Questions d'étude
A – Recopiez à l'identique la portion des entrées qui va de la ligne contenant « Rank the categories » jusqu'à la fin des entrées, ces deux limites comprises, en laissant les images de côté.
B – Prolongez le texte sur l'exposition consacrée à l'Arte Povera à partir de l'endroit où il s'arrête.

Texte à étudier
====================

Faire entrer le vivant au musée
Dans les œuvres de l’Arte Povera, les liens entre intérieur et extérieur sont souvent brouillés. Ces artistes ont notamment été les précurseurs du développement de l’art de l’installation, souligne la curatrice. Étant donné l’importance qu’ils accordent à l’énergie et à l’expérience à vivre, la scénographie de l'exposition a été pensée en relation avec l’architecture de la Bourse de Commerce. Elle prend ainsi place dans tous les espaces, « tel un paysage que l’on arpente », en commençant par l’extérieur.
Une sculpture, Idee di pietra — 1532 kg di luce, de Giuseppe Penone accueille le public et amorce cette question de la porosité entre nature et culture, un des sujets de prédilection de l'artiste italien, fil rouge de l’exposition. Dans les ramifications de l’arbre, expression des chemins de la pensée, des pierres de rivières sont situées dans plusieurs endroits, les courbes permettant de les accueillir. Celles-ci suggèrent les endroits d’où émanent les souvenirs, l’origine et le développement de la vie. Pour l’artiste, la pensée humaine peut être assimilée à la croissance végétale et minérale.
Fils et petit-fils d'agriculteur, Giuseppe Penone s’intéresse aux temporalités de l’arbre, figure au cœur de sa pratique, et crée dans une relation de connivence avec la nature, s'intéressant aux rapports entre la trace de l'Homme et la nature. Ses Gesti vegetali sont des œuvres en bronze représentant des formes anthropomorphes marquées de ses empreintes de doigts, installées autour de plantes en pot de façon à ce que celles-ci interagissent avec les sculptures, devenant co-créatrices de l’installation. Giuseppe Penone, en tant que sculpteur, joue à reproduire la nature, à imiter son geste. Dans Essere Fiume (1980), deux pierres se font face, l'une sculptée par l'artiste, l'autre érodée par le fleuve.
L’espace magistral de la rotonde, espace intermédiaire entre le musée et l'extérieur, accueille l’ensemble des artistes du courant. Pour donner une connaissance large de leur travail dans le temps, la curatrice a fait le choix de rassembler, pour chacun d'eux, une de leurs premières œuvres et une autre récente. En cercle, celles-ci rendent perceptibles l’image de l’horizontalité, concept propre au courant, ainsi que l'infini diversité des méthodes d'expression des artistes de ce mouvement. Un paysage de travaux artistiques variés qui, pour certains, prennent appui sur le sol, pour d’autres font jaillir de l’eau… Un dispositif qui rappelle aussi la nécessité pour les artistes du mouvement d’interagir avec le public et de dépasser le cadre strict des murs des musées et institutions.

====================

Données d'entrée
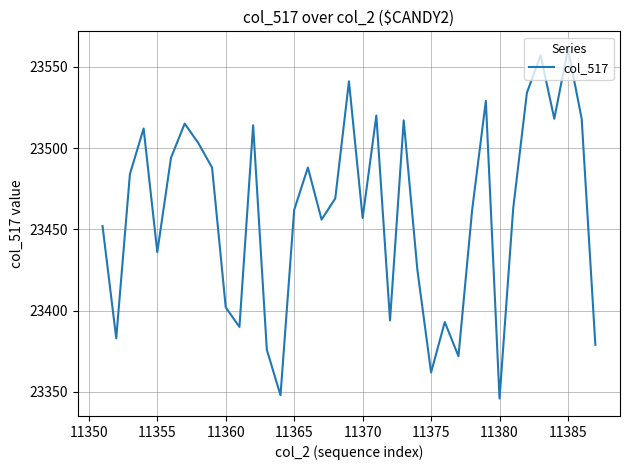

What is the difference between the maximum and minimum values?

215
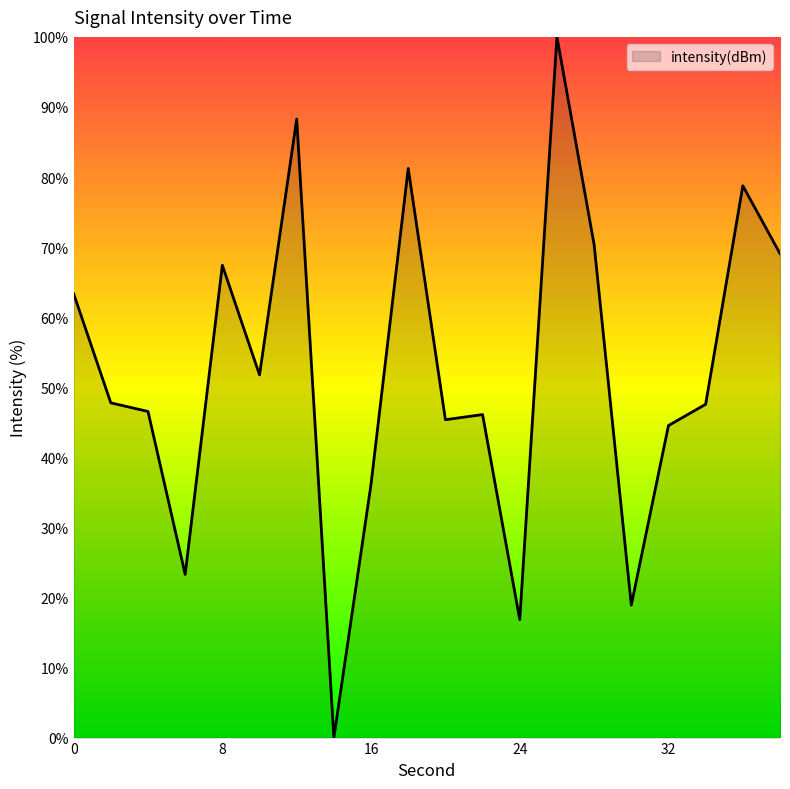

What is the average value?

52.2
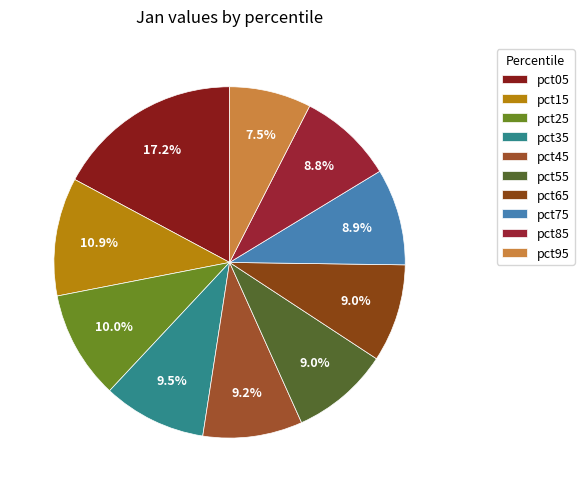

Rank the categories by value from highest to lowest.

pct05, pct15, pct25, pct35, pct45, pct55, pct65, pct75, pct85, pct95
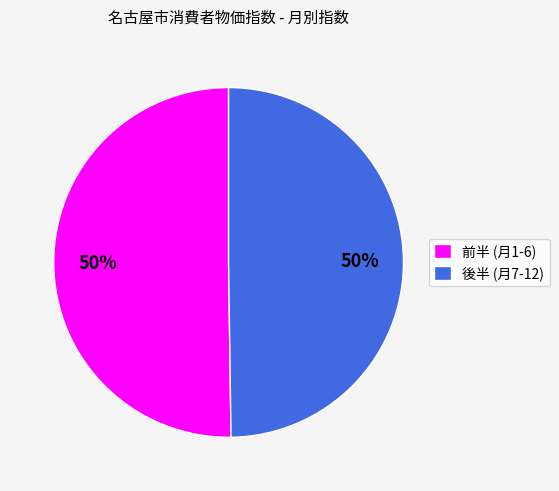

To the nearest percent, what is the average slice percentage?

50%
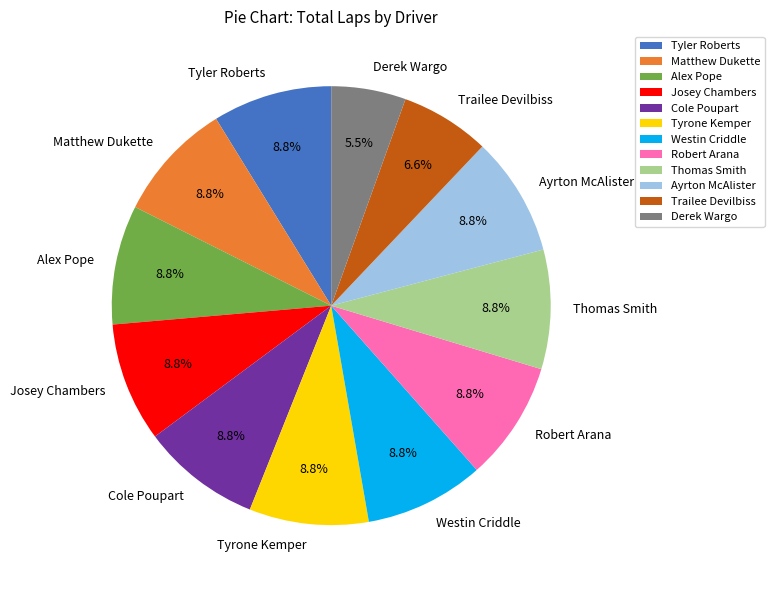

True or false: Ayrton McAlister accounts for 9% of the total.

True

====================

Corrigé détaillé
A –
Rank the categories by value from highest to lowest.

pct05, pct15, pct25, pct35, pct45, pct55, pct65, pct75, pct85, pct95

To the nearest percent, what is the average slice percentage?

50%

True or false: Ayrton McAlister accounts for 9% of the total.

True

B –
Un rapport à la matière inspirant
Chaque artiste bénéficie dans cette exposition inédite d’une salle propre, où une grande diversité d’œuvres de la collection Pinault ainsi que d’autres institutions culturelles internationales sont réunies. Sortes « d'expositions dans l’exposition », elles permettent d'ouvrir des réflexions sur leur travail, sur un matériau, une spécificité...
Dans la galerie 2 sont réunis Jannis Kounellis, Marisa Merz et Mario Merz, chacun ayant un rapport spécifique avec la matière. Kounellis a recourt aux matériaux pauvres, trouvés, et naturels, comme le charbon, la laine et le feu pour créer des travaux qui convoquent les sens des spectateurs. Il utilise les éléments et les matériaux pour eux-mêmes, sans transformation. Dans les œuvres de Marisa Merz, unique femme du mouvement de l'Arte Povera, le temps est prépondérant. Certains de ses travaux incarnent le travail domestique et féminin, notamment à travers l’utilisation de matériaux et de techniques de tissage. Les igloos de son mari, Mario Merz, suggèrent à la fois la voûte céleste et une forme d’habitat nomade et primitifs, comme un retour à l'aube de l'humanité. Dans son installation Fibonacci Sequence (1984), relative à la suite de Fibonacci, il évoque une énergie vitale en expansion, symbolisée par l'électricité qui circule dans les néons utilisés.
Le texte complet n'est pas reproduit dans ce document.